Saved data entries
• • • • •
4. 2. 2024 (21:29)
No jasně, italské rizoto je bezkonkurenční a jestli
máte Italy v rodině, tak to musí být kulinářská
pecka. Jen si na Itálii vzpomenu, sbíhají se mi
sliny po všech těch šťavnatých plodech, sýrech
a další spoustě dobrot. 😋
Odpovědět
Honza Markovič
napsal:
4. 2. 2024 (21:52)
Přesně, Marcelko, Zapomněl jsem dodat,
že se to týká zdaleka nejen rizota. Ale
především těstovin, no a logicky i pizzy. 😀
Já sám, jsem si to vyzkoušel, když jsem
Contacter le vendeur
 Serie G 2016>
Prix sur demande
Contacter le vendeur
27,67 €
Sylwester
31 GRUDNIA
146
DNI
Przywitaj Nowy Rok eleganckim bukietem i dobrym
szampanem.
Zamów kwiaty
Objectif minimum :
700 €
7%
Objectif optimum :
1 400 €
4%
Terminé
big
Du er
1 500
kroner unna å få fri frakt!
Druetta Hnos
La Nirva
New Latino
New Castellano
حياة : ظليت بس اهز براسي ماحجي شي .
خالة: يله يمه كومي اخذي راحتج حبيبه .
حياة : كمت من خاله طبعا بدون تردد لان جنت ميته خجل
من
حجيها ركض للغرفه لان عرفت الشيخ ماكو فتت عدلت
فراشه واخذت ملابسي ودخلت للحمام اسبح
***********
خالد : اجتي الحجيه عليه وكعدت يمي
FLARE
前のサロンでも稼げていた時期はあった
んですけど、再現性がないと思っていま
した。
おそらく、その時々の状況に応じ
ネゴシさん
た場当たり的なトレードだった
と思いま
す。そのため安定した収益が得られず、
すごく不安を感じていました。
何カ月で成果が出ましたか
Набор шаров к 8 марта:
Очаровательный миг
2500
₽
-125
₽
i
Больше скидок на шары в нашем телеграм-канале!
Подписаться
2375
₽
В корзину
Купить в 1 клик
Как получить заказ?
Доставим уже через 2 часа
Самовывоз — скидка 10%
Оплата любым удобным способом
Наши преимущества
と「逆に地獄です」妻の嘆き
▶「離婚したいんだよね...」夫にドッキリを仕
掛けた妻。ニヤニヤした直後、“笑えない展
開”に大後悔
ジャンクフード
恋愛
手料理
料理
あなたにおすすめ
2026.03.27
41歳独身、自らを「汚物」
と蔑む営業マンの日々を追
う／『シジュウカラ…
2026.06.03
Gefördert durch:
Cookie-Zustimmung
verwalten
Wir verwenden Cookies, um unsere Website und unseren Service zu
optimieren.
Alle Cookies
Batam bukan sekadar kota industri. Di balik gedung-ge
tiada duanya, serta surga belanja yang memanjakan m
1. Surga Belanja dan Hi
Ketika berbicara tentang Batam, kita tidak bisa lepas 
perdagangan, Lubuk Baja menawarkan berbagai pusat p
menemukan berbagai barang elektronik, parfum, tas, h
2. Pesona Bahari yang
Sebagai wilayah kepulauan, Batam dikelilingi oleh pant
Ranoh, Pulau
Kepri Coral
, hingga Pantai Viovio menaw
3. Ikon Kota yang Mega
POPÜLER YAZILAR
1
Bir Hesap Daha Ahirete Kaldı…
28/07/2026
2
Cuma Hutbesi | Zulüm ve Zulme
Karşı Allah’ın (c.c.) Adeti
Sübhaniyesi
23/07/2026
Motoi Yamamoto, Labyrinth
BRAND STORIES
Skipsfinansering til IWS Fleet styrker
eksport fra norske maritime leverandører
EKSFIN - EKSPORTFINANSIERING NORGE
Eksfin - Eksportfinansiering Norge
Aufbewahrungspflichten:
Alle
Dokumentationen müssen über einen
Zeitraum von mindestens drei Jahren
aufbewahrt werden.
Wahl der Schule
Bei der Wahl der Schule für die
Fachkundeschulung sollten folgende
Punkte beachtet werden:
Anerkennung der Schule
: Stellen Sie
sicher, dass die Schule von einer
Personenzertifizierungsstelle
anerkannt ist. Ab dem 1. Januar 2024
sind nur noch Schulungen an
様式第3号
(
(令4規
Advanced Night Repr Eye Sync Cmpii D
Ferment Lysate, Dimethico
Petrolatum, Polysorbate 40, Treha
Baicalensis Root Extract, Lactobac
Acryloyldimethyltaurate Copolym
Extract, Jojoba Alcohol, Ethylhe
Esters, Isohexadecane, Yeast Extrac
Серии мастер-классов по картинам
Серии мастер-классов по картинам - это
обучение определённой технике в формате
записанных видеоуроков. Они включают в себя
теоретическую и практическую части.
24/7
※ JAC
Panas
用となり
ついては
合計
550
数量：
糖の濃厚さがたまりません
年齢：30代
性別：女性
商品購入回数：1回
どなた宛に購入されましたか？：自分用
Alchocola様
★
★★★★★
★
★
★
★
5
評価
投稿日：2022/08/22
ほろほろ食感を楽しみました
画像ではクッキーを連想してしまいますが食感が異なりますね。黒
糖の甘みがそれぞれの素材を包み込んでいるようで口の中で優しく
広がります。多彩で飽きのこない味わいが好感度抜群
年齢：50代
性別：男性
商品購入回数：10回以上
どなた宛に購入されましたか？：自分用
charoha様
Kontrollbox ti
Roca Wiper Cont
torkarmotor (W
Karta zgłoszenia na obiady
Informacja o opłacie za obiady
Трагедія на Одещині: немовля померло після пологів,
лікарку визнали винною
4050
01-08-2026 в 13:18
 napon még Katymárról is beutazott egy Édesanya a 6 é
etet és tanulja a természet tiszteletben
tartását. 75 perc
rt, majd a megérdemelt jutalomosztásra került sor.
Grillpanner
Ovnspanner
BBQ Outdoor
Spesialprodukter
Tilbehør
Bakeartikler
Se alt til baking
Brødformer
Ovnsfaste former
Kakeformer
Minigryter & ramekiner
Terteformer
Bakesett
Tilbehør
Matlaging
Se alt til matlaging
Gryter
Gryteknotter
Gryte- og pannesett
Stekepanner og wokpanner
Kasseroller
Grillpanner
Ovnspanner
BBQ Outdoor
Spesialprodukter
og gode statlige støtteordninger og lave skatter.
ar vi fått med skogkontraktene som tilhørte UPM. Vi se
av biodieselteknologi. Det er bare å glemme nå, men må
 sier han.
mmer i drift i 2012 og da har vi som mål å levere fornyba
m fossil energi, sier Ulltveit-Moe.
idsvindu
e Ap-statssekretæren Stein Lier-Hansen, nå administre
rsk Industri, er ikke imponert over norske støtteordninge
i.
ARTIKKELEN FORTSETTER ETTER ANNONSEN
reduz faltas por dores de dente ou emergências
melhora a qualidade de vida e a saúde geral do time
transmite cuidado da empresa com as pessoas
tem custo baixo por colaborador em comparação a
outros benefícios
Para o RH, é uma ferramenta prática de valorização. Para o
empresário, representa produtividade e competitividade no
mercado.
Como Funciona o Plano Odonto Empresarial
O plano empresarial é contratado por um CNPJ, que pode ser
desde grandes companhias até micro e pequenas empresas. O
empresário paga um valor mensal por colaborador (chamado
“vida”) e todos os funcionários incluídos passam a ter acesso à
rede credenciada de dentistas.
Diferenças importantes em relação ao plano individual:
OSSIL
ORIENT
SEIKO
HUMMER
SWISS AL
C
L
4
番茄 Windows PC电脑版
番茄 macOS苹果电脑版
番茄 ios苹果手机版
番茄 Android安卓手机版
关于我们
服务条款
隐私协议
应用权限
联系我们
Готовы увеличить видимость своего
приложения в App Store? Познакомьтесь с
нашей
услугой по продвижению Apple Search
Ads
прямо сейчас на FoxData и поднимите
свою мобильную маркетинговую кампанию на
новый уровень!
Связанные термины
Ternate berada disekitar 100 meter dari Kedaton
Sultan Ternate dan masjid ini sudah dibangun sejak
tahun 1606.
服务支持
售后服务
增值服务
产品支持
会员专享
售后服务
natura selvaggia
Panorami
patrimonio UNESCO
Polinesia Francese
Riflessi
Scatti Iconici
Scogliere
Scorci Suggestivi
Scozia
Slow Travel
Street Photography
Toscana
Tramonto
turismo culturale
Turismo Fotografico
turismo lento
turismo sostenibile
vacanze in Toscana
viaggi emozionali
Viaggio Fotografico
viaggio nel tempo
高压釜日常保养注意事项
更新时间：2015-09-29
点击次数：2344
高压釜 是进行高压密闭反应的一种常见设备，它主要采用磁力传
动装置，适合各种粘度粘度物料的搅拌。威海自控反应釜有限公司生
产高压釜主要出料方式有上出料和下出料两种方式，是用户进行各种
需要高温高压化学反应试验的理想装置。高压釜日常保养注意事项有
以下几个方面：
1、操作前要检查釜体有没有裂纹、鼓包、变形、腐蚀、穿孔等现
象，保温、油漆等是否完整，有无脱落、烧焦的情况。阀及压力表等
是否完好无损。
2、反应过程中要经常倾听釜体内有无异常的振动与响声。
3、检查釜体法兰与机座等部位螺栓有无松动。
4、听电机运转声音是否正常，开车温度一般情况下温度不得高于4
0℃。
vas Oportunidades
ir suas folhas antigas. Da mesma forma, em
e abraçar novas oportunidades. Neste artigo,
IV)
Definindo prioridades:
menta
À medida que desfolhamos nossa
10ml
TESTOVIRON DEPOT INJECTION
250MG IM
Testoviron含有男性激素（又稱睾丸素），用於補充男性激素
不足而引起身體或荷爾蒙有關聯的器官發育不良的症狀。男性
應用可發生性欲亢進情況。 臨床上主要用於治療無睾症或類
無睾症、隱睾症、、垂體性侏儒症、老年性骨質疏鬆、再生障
• • • • •
BRIEF: Apply a filter for "حياة" to the data above, then copy each line that matches.

PROBLEM SOLUTION:
حياة : ظليت بس اهز براسي ماحجي شي .
حياة : كمت من خاله طبعا بدون تردد لان جنت ميته خجل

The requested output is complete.